• _PROBLEM_
Give back an exact copy of the lines in the records below, from the line that has "(373, 243) = (595, 328): picture" through the line that has "(515, 479) = (419, 587): grey", and nothing besides.

++++++++++

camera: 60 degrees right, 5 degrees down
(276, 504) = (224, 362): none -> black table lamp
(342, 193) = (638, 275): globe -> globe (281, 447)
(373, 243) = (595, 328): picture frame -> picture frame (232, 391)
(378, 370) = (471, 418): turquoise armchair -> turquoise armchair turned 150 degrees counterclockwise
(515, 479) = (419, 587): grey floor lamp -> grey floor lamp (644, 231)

++++++++++

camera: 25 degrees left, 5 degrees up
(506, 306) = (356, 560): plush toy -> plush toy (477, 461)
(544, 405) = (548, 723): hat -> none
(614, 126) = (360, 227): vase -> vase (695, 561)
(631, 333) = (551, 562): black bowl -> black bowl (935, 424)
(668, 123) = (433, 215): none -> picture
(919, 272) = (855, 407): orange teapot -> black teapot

++++++++++

• _RESULT BELOW_
(373, 243) = (595, 328): picture frame -> picture frame (232, 391)
(378, 370) = (471, 418): turquoise armchair -> turquoise armchair turned 150 degrees counterclockwise
(515, 479) = (419, 587): grey floor lamp -> grey floor lamp (644, 231)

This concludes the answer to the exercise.